*TASK STATEMENT*: Reproduce the data below verbatim, beginning with its first line and ending with the line that contains "Dot at: (278, 272)", both included.

** BEGIN EXERCISE DATA **

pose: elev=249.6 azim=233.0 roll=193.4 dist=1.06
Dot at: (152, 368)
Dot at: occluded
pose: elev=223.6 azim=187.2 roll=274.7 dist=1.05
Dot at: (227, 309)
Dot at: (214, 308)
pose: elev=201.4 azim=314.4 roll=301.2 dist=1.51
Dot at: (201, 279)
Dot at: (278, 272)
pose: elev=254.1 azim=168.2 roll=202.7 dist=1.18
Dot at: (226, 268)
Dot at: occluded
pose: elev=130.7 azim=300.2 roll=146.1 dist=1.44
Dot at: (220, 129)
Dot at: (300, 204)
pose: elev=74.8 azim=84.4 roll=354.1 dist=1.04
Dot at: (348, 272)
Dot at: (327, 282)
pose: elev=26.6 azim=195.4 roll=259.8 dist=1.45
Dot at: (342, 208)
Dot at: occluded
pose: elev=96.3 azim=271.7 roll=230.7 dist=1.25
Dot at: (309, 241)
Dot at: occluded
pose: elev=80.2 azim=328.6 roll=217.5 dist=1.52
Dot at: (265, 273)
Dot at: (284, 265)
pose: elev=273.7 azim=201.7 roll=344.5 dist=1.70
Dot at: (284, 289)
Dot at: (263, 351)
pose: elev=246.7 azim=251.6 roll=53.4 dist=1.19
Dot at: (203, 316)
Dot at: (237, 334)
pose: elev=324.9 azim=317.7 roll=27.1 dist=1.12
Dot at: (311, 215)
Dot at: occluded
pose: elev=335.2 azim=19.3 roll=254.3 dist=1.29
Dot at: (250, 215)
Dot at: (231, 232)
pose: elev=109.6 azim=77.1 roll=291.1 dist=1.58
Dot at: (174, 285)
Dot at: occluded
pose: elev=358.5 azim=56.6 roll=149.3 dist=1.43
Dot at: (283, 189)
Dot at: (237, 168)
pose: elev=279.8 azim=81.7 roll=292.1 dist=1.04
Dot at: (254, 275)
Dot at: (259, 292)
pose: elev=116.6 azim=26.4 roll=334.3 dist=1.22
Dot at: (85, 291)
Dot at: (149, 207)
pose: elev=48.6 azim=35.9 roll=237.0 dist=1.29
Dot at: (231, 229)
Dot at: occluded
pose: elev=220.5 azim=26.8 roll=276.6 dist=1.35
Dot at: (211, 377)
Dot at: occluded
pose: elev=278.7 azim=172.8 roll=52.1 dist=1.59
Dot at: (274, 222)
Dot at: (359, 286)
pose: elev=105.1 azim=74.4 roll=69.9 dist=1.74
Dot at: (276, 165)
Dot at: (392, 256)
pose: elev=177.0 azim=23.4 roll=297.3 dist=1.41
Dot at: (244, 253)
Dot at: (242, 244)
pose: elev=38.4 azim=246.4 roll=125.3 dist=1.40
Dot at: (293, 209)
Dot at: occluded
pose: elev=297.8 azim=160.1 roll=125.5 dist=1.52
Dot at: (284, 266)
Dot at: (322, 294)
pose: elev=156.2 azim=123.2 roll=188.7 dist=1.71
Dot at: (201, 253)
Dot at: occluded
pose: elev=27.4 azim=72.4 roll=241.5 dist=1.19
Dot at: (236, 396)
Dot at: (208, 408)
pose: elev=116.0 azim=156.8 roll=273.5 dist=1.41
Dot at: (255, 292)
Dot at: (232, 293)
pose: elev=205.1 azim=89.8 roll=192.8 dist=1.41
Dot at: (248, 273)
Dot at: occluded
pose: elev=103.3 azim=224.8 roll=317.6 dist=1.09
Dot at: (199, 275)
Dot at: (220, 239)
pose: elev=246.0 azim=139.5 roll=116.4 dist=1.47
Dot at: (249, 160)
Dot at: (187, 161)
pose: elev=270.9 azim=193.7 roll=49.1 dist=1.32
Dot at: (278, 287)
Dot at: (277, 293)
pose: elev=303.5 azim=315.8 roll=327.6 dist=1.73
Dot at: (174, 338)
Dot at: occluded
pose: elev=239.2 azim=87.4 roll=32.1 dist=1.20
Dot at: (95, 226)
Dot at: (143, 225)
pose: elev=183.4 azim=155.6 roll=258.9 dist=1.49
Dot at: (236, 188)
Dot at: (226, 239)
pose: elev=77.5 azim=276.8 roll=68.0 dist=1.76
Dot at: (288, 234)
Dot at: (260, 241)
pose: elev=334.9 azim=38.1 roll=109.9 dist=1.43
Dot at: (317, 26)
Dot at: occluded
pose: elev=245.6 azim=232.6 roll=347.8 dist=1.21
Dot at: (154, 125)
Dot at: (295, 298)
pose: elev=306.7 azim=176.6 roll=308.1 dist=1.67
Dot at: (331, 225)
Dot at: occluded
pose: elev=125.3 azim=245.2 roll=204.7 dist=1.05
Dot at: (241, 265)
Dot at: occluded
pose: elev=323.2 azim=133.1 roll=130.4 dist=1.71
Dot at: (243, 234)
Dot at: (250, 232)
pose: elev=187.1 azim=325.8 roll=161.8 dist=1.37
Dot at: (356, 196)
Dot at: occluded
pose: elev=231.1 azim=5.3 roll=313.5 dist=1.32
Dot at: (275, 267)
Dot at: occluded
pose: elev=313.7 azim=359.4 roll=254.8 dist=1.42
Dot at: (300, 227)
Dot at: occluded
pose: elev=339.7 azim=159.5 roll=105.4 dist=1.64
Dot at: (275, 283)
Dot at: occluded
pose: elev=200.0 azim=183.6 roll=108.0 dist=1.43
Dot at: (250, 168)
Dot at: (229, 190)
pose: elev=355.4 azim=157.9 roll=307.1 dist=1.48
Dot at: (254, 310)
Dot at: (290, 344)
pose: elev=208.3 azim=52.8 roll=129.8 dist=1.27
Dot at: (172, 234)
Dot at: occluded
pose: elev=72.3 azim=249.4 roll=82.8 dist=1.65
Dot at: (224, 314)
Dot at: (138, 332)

** END EXERCISE DATA **

*RESULT OF THIS TASK*:
pose: elev=249.6 azim=233.0 roll=193.4 dist=1.06
Dot at: (152, 368)
Dot at: occluded
pose: elev=223.6 azim=187.2 roll=274.7 dist=1.05
Dot at: (227, 309)
Dot at: (214, 308)
pose: elev=201.4 azim=314.4 roll=301.2 dist=1.51
Dot at: (201, 279)
Dot at: (278, 272)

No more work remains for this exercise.